Olhando atrás, reflexiono sobre os anos quando recém aportei a Holanda. Recordação com clareza o golpe emocional, meu temor, minha ira - a dor e a incerteza. Durante esses primeiros anos, tratei de regressar a Itália, tal como o tinha planejado, mas foi em Holanda que devi permanecer. Hoje em dia, posso dizer o muito que andei nesta viagem inesperada. Aprendi tanto. Mas, este percurso tomou seu tempo.
Trabalhei no duro. Comprei novas dicas de viagem. Aprendi um novo idioma e lentamente achei meu caminho nesta nova terra. Conheci a outras pessoas cujos planos mudaram, ao igual que os meus, e que podiam compartilhar minha experiência. Apoiamo-nos mutuamente e alguns se converteram em amigos muito especiais.
Alguns destes colegas de viagem levavam mais tempo do que eu em Holanda e resultaram ser guias veteranos, ajudando-me ao longo do caminho. Muitos me alentaram. Muitos me ensinaram a abrir meus olhos às maravilhas que podem contemplar-se nesta nova terra. Descobri uma comunidade que se preocupa. Holanda não era tão má. Creio que Holanda está acostumada a viajantes extraviados, como eu, e se tornou numa terra hospitalar, que estende a mão para dar as boas vindas, ajudar e apoiar a recém chegados como eu.
AO longo dos anos, perguntei-me como tivesse sido minha vida se tivesse aterrizado em Itália, como o planifiquei. Tivesse sido mais fácil? Tivesse sido tão enriquecedora? Tivesse aprendido eu algumas das lições tão importantes que cheguei a assimilar?
Verdade, esta viagem foi mais retador e as vezes eu tenho pataleado e exclamei em protesto e por frustração (e ainda o faço).

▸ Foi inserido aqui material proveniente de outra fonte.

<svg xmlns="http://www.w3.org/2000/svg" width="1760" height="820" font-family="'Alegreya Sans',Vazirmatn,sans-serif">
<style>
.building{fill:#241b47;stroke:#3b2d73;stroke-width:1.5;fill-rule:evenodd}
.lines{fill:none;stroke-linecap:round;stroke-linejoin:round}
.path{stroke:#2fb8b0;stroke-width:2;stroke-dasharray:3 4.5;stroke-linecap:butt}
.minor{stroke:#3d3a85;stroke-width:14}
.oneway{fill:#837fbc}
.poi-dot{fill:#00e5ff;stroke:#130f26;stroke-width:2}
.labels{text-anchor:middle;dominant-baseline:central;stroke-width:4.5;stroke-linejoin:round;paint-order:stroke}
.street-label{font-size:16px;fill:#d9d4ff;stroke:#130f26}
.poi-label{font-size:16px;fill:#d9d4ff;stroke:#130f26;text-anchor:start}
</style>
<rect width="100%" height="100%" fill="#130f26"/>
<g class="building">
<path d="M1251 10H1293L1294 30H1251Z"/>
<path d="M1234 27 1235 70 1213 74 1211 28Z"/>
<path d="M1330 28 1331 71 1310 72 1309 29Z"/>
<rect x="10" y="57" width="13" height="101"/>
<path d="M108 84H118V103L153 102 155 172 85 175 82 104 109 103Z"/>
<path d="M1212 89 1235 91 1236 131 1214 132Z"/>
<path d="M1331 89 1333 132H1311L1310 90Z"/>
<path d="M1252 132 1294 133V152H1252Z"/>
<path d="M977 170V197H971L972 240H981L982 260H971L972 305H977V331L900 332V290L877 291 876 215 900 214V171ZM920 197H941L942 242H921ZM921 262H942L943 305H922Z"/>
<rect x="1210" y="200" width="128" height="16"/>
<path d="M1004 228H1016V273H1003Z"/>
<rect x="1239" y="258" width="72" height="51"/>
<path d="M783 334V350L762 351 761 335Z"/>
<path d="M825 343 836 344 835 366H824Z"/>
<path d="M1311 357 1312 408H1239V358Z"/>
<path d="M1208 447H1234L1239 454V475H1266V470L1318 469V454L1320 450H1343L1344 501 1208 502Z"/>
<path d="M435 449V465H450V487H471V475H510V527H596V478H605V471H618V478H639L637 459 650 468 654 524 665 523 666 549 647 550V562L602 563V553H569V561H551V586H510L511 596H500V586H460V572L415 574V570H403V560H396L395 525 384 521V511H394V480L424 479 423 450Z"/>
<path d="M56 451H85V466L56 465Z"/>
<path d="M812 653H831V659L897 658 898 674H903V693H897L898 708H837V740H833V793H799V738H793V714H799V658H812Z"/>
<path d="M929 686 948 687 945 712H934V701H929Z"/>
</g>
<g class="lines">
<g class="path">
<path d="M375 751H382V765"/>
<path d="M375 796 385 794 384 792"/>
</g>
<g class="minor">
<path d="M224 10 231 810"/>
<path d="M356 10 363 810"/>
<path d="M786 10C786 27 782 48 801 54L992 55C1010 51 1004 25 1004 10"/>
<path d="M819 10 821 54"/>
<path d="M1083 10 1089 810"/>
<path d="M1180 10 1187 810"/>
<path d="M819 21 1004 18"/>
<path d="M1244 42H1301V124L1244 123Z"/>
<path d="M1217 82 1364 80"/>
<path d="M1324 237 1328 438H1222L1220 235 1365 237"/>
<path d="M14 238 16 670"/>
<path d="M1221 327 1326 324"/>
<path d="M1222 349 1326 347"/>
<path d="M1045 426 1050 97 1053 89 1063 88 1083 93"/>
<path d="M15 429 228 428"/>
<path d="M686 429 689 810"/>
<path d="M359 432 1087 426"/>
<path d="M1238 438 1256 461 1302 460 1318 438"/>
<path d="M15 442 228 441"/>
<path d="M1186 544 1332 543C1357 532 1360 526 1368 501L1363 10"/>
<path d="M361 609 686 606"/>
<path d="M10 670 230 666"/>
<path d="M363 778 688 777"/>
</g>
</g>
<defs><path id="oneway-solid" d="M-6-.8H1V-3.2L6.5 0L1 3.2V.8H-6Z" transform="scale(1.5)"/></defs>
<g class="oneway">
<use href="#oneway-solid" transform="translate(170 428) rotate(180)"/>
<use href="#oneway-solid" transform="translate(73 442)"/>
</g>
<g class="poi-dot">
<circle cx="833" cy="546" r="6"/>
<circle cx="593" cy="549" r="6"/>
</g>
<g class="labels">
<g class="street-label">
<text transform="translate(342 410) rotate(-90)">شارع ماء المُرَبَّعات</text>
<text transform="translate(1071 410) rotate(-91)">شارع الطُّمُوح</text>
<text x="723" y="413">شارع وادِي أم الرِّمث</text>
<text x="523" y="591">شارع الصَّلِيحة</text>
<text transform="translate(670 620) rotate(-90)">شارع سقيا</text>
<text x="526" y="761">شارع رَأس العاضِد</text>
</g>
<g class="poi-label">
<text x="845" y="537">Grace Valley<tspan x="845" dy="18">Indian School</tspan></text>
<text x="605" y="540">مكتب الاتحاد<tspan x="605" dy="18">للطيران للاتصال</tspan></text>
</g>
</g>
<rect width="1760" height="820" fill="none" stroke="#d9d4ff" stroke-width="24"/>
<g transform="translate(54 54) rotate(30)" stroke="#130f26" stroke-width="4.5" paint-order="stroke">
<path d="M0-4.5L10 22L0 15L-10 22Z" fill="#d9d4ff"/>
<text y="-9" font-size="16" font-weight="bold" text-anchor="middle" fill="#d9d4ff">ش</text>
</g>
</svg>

E efetivamente, Holanda vai a passo mais lento que Itália e é menos atraente que Itália. Mas também isto se converteu numa vantagem inesperada. De certa forma, aprendi a minorar a marcha e a olhar mais de perto as coisas, ganhando uma nova apreciação das belezas notáveis de Holanda, com suas tulipas, moinhos de vento e obras de Rembrandt.

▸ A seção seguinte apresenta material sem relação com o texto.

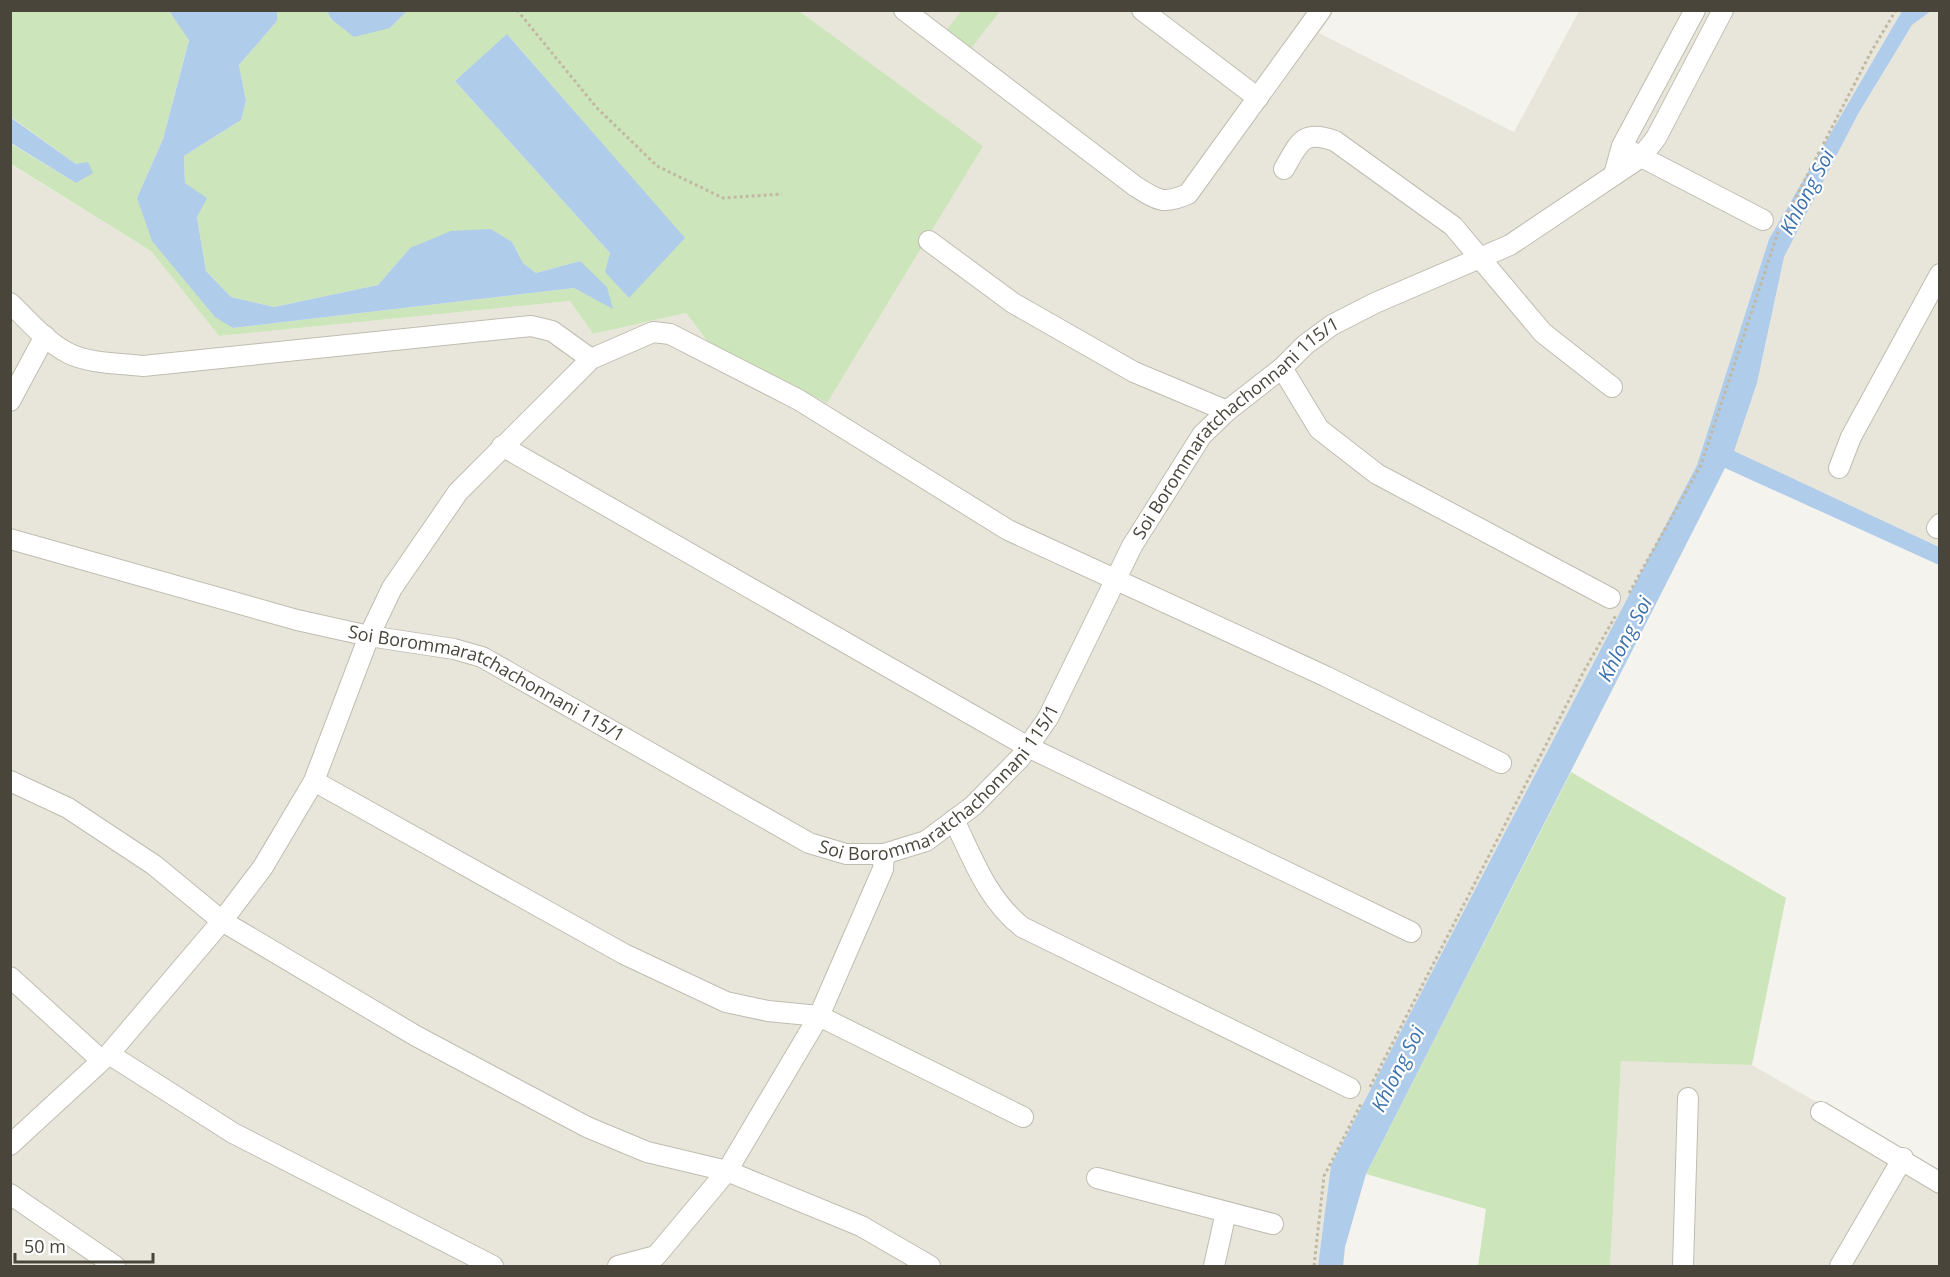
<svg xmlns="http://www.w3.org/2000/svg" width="1950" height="1277" font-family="'Open Sans',sans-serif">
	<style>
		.residential { fill: #e8e6db }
		.green { fill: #cde5ba; fill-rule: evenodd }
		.water { fill: #b0cceb }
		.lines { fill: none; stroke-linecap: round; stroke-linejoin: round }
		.minor-casing { stroke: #c0bcb0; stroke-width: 22 }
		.path { stroke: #c1b9a2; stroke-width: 3; stroke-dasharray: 3 3; stroke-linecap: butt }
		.minor { stroke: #fff; stroke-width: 20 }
		.labels { text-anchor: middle; stroke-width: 4.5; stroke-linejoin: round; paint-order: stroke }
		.street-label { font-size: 18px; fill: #49453b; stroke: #fff }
		.water-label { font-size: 20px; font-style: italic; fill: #3c71ad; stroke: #fff }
	</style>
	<rect width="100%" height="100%" fill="#f5f3ed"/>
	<path class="residential" d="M799,11H1334L1319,33L1514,132L1579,11H1902L1769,239L1697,465L1331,1165L1318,1266H11L10,164L151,251L219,336L570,301L593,334L686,313L708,342L982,146Z
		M1931,11L1940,13L1939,547L1733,451L1757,383L1784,257L1858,114L1912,25Z
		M1621,1060L1752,1065L1939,1172V1266H1610Z"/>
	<path class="green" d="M11,11H169L189,39L163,139L137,198L233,328L574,288L613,308L580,261L536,273L523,263L512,242L410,248L378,285L274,307L231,297L206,271L197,217L185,183L184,156L241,120L246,101L239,65L277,21V11H327L331,20L390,28L407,11H799L983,146L827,403L708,342L686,313L593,334L570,301L219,336L151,251L11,164L10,143L76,183V164L11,117ZM507,35H508L684,238L610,253L455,81Z
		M961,11H1000L969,51L945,32Z
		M1571,772L1786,898L1752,1065L1621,1061L1610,1266H1478L1486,1209L1366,1174Z"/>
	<path class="water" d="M169,11H277V21L239,65L246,101L241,120L184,156L185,183L207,198L197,217L206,271L231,297L274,307L378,285L410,248L451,231L491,229L512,242L523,263L536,273L580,261L607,287L613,309L574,288L233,328L215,317L152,241L137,198L163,139L189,40Z
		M327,11H407L390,28L354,37L331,19Z
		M1902,11H1931L1912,25L1858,114L1784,257L1757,383L1734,451L1939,547V565L1725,468L1366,1174L1345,1247L1343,1266H1318L1331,1165L1697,465L1769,239Z
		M507,34L685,238L629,298L605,272L610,253L455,81Z
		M10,117L76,164L88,162L93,173L76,183L11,143Z"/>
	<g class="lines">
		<defs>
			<g id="minor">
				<path d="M904,10L1135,186C1157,200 1163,205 1188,194L1321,10"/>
				<path d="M1142,10L1258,98"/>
				<path d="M1630,151L1763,220"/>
				<path d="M1284,169C1299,143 1302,129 1335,141L1453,226L1543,333L1612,387"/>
				<path d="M1614,175L1622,146L1695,10"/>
				<path d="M929,241L1013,303L1134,372L1227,411"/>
				<path d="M10,303C28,320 46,342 68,353C90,364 119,363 143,366L531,326L552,331L591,359"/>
				<path d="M1282,368L1319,429L1377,474L1610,598"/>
				<path d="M10,401L45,336"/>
				<path d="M502,446L1028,747L1411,932"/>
				<path d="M1839,468L1851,437L1940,274"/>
				<path d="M1937,528L1940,524"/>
				<path id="s1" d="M10,539L297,620L369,636L454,649L482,657L809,843L846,854H884L926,841L973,806L1020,758L1048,718L1132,546L1202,435L1227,411L1282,368L1305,345L1332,325L1375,303L1510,245L1641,157L1656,138L1723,10"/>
				<path d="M10,781L68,808L154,865L222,921L416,1036L587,1127L647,1152L727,1171L861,1226L930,1266"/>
				<path d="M314,781L624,954L726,1002L768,1011L819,1016L1023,1117"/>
				<path d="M954,820C973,859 987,899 1022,927L1350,1088"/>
				<path d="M10,977L101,1060"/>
				<path d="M109,1054L233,1133L493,1266"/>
				<path d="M1821,1112L1940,1183"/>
				<path d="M10,1145L109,1054L222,921L263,867L314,781L369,636L392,588L458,492L591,359L653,332L670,334L799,400L1008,530L1325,676L1501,763"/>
				<path d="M1097,1178L1273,1224"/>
				<path d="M10,1194L115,1266"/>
				<path d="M618,1266L656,1256L727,1171L819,1016L883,869L884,854"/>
				<path d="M1214,1266L1226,1212"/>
				<path d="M1683,1266L1688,1098"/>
				<path d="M1840,1266L1903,1158"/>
			</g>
		</defs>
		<use href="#minor" class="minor-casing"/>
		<path class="path" d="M517,10L596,107L657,166L723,198L782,194
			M1782,224L1871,52L1896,10
			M1629,593L1701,465L1778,232
			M1370,1087L1584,671L1616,615
			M1314,1266L1324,1176L1361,1104"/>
		<use href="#minor" class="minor"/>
	</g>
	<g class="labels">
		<g class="street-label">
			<text dy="6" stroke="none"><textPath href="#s1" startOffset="1509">Soi Borommaratchachonnani 115/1</textPath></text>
			<text dy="6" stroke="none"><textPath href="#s1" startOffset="500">Soi Borommaratchachonnani 115/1</textPath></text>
			<text dy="6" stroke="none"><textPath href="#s1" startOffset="1023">Soi Borommaratchachonnani 115/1</textPath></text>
		</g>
		<g class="water-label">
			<text transform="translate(1807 192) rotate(-62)" y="7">Khlong Soi</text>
			<text transform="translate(1625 639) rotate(-62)" y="7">Khlong Soi</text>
			<text transform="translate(1398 1069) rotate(-63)" y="7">Khlong Soi</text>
		</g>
	</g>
	<rect width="1950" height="1277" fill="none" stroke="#49453b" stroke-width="24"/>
	<path d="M15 1253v9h138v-9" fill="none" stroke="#49453b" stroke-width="3"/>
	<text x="24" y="1253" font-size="18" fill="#49453b" stroke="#ffffff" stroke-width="4.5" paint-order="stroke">50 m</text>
</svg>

Tenho chego a querer a Holanda e a chamá-la meu Lar.
Me converti num viajante do mundo e descobri que não importa onde se aterrize. O que é mais importante é o que se consiga fazer da viagem e do que se vejam e desfrutem das coisas especiais, as coisas formosas, as coisas que Holanda, ou qualquer lugar, tem que oferecer.
Verdade, faz mais de uma década que cheguei a um lugar que não tinha planificado. No entanto, estou agradecida, porque este destino foi mais enriquecedor do que tivesse podido imaginar.
Emily Pearl Kinsgley tem um filho com Síndrome de Down, Jason Kingsley nasceu em 1974. Pelo geral se cria que os meninos com Síndrome de Down nunca poderiam aprender a caminhar ou falar. Kinglsley com seu labor como escritora e ativista dos meninos com necessidades especiais ajudaram a mudar esta percepção.